Si son parcours n'a pas toujours été rose, comme en témoignent ses deux commotions cérébrales, Emmeline Mainguy retient plus de bons que de mauvais souvenirs. Parmi eux, il y a la saison 2007-2008 avec l'OL, à l'époque où les Laura Georges, Louisa Necib, Elodie Thomis et Amandine Henry étaient à l'apogée de leurs carrières. En une saison, elle a disputé huit matchs de D1 mais surtout six de Ligue des Champions, remporté une Coupe de France et disputé une demi-finale européenne.
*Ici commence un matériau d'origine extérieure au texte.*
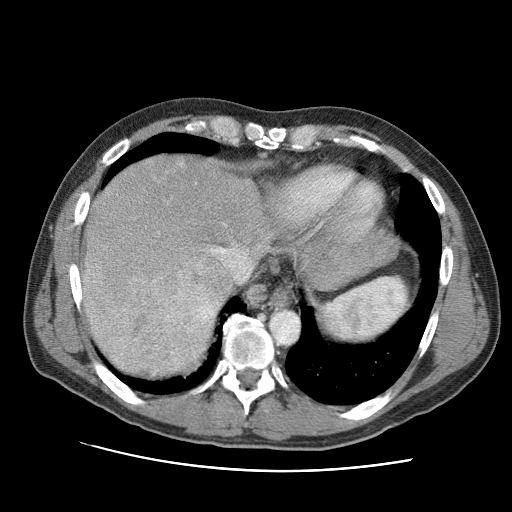
Contrast-enhanced abdominal CT (liver protocol), one axial slice. Slice 80 of 95 in the series (ordered by position). Reconstruction kernel STANDARD. One of 2 acquisitions stored at this slice position. Soft-tissue window (W 400 / L 40 HU). 2.5 mm slice thickness. 512 × 512 image matrix, field of view 360 × 360 mm. From the clinical record (not read from this slice): diagnosis: hepatocellular carcinoma (patient treated with transarterial chemoembolisation; whether this scan precedes or follows treatment is not stated here); TNM stage (as recorded): Stage-IVA; Child-Pugh class: A; tumour differentiation: moderately differentiated.
Outlined on this slice (semi-automatic segmentation, software-assisted and operator-edited):
- liver parenchyma outside the tumour (the mass and vessels are separate outlines, so this box may not span the whole liver): bounding box <80,154,276,313> (left, top, right, bottom; pixels)
- mass: <86,269,219,379>
- portal vein: <84,164,251,282>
Les Lyonnaises avaient réussi leur premier exploit sur la scène continentale en battant Arsenal, tenantes du titre, en quarts de finale. "A seulement 19 ans, prendre un avion privé pour aller à Londres et jouer un quart de finale de Ligue des Champions, c’était fou". Cette même année, les « Fenottes » avaient décroché leur dixième titre de championnes de France.
"A seulement 19 ans, prendre un avion privé pour aller à Londres et jouer un quart de finale de Ligue des Champions, c'était fou"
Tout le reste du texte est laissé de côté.